High Court majority decides “book up” not unconscionable conduct

In Australian Securities and Investments Commission v Kobelt [2019] HCA 18 the High Court of Australia, in a 4:3 majority decision, dismissed ASIC’s appeal against the decision of the Full Federal Court that Mr Lindsay Kobelt, former owner and operator of Nobby’s Mintabie General Store in the remote South Australian APY Lands was not guilty of unconscionable conduct by operating a system of “book up” credit.

The High Court did not change the Full Federal Court’s decision that Mr Kobelt had engaged in unlicensed credit activity when selling goods and motor vehicles on “book up” credit to his customers, most of whom were Aboriginal . Background.

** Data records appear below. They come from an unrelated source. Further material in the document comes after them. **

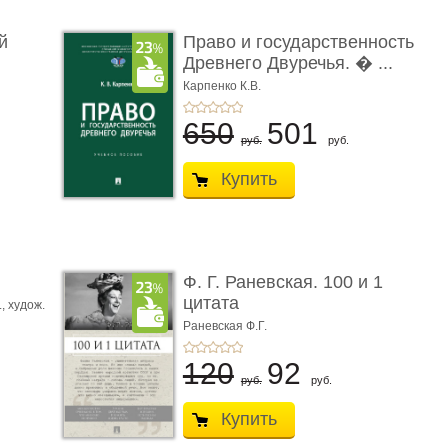
й
Право и государственность
Древнего Двуречья. � ...
Карпенко К.В.
650
501
руб.
руб.
Купить
ы
Ф. Г. Раневская. 100 и 1
цитата
.,
худож.
Е.
Раневская Ф.Г.
120
92
руб.
руб.
Купить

The appeal focussed on the meaning of “unconscionable conduct”.

A majority of the Court held that Mr Kobelt’s conduct was not unconscionable. The majority held that, although the book-up system rendered the customers more vulnerable to exploitation, no feature of his conduct exploited or otherwise took advantage of the Anangu customers’ vulnerability. The basic elements of the book-up system were also understood and voluntarily accepted by the Anangu customers. The Anangu customers’ acceptance of the terms on which book-up credit was supplied was not the product of their lack of financial literacy, but rather reflected aspects of Anangu culture not found in mainstream Australian society.

The minority judgments concluded that unconscionable conduct was proved.

Justices Nettle and Gordon found that Mr Kobelt did unconscientiously take advantage of his customer’s vulnerability, stating:
“…it is because a transaction that is voluntarily entered into by someone under a special disadvantage that unconscionability, including statutory unconscionability, developed, in order to ensure that persons who are vulnerable and unable to protect their own interests are not the victim of conduct by a stronger party in unconscientiously taking advantage of that vulnerability”.

Justice Edelman also said it was wrong to conceive that the Anangu customers ‘chose’ the system of credit stating that “the conclusion of unconscionability cannot be avoided by pointing to this so-called ‘choice’ between Mr Kobelt’s system of credit and no credit at all”. There were no other options to purchase goods and services leaving book up as the last resort.